- Education: Taras Shevchenko National University of Kyiv
- Occupation: Media manager
- Employer: Kyiv Independent

= Zakhar Protsiuk =

Zakhar Protsiuk (Захар Процюк) is a Ukrainian media manager who has worked as the chief operating officer of the Kyiv Independent since 2023. He is also a co-founder and former managing editor of The Fix Media.

==Life==
Protsiuk holds a master’s degree in international communications from the Taras Shevchenko National University of Kyiv. He has worked at media consultancy company Jnomics, where he's currently associate partner.

In 2019, Protsiuk co-founded The Fix Media, a European trade magazine for media professionals.
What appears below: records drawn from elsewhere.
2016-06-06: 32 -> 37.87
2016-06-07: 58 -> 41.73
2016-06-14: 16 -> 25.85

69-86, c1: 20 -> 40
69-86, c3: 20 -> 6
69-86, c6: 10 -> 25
In 2022, the organization led an international campaign to save Ukrainian media amidst Russia’s full-scale military invasion, helping raise $4 million that provided support to dozens of national and local media outlets in Ukraine.
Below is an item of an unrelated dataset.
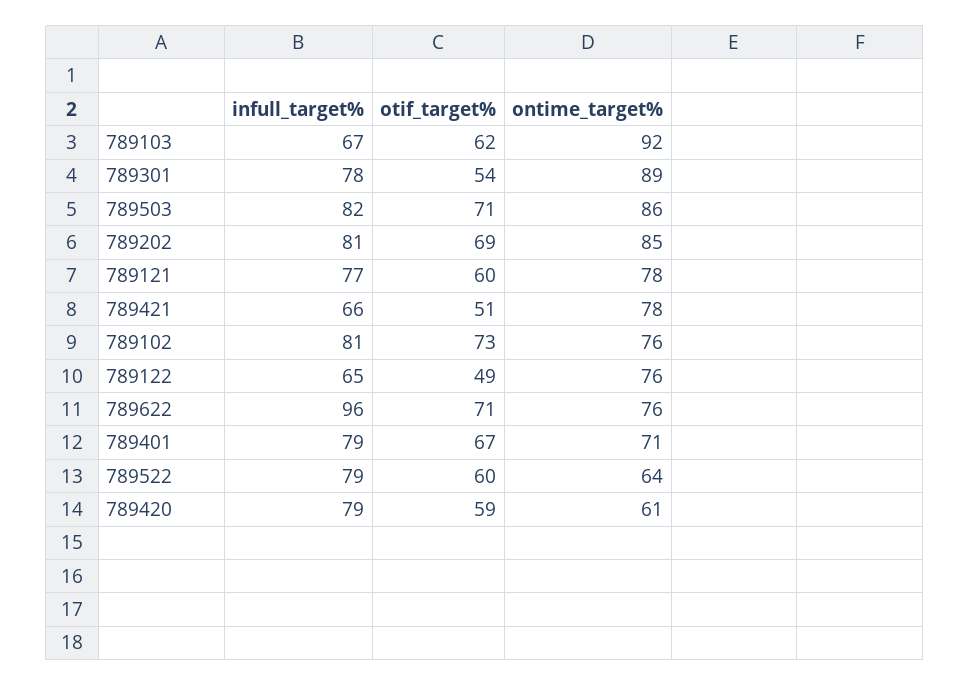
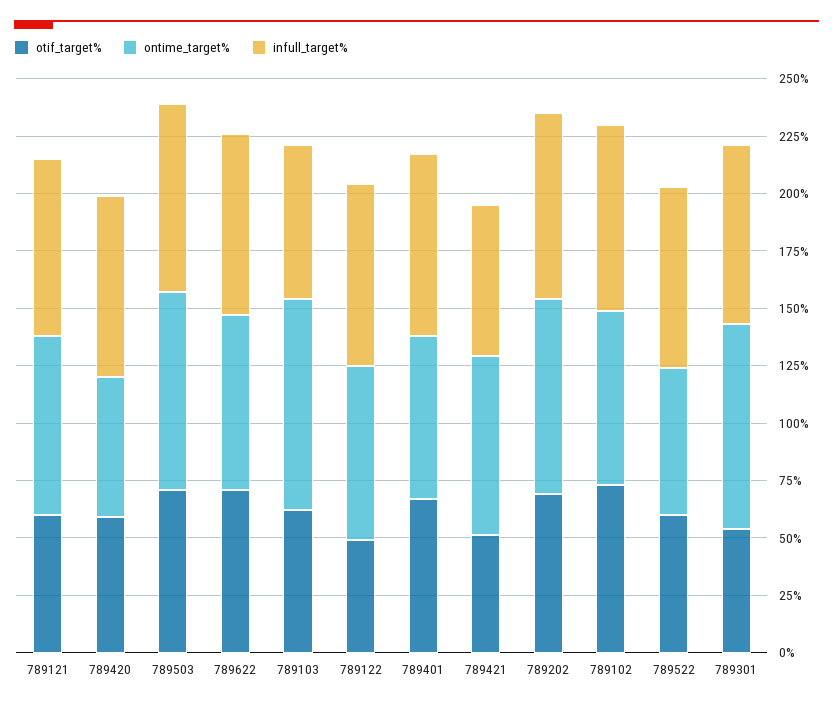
infull_target%, 789122: 65 -> 80
infull_target%, 789622: 96 -> 80

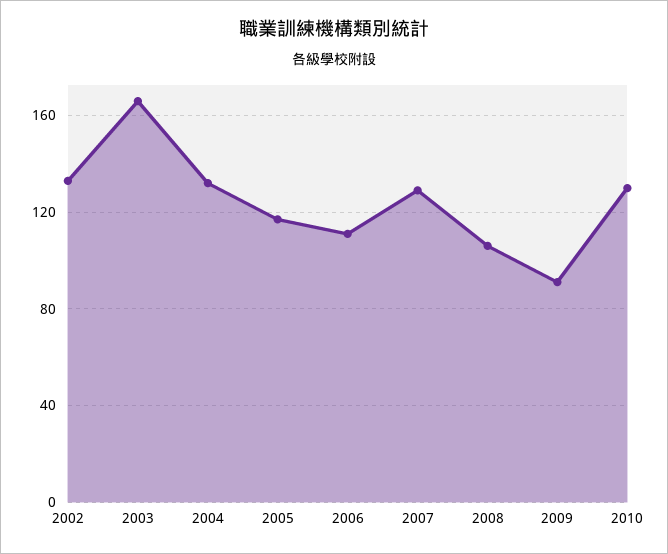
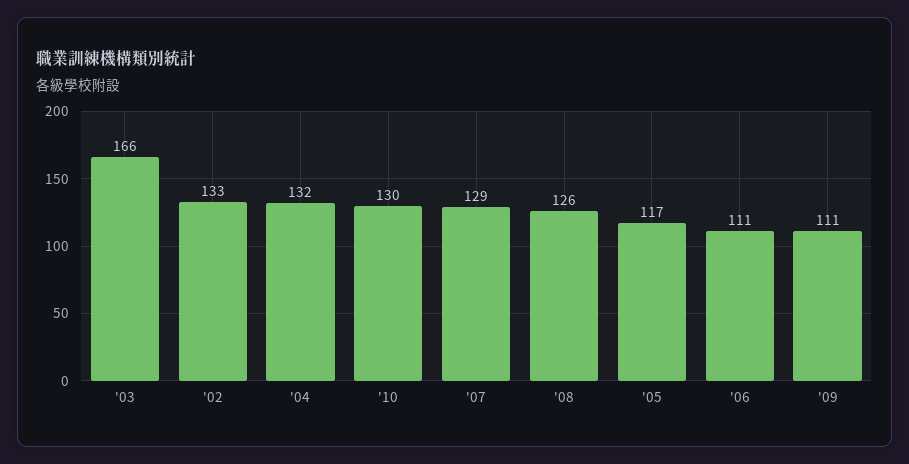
2008: 105 -> 126
2009: 90 -> 111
In 2022, Protsiuk joined the Kyiv Independent as Chief Development Officer and later Chief Operating Officer (COO). As COO, Protsiuk has overseen the Kyiv Independent’s audience and revenue operations during the full-scale Russian invasion, helping build a newsroom and business team of roughly 70 staff funded primarily by reader revenue. 70% of Kyiv Independent’s revenue comes directly from reader support. In 2025, the publication reached 20,000 paying members.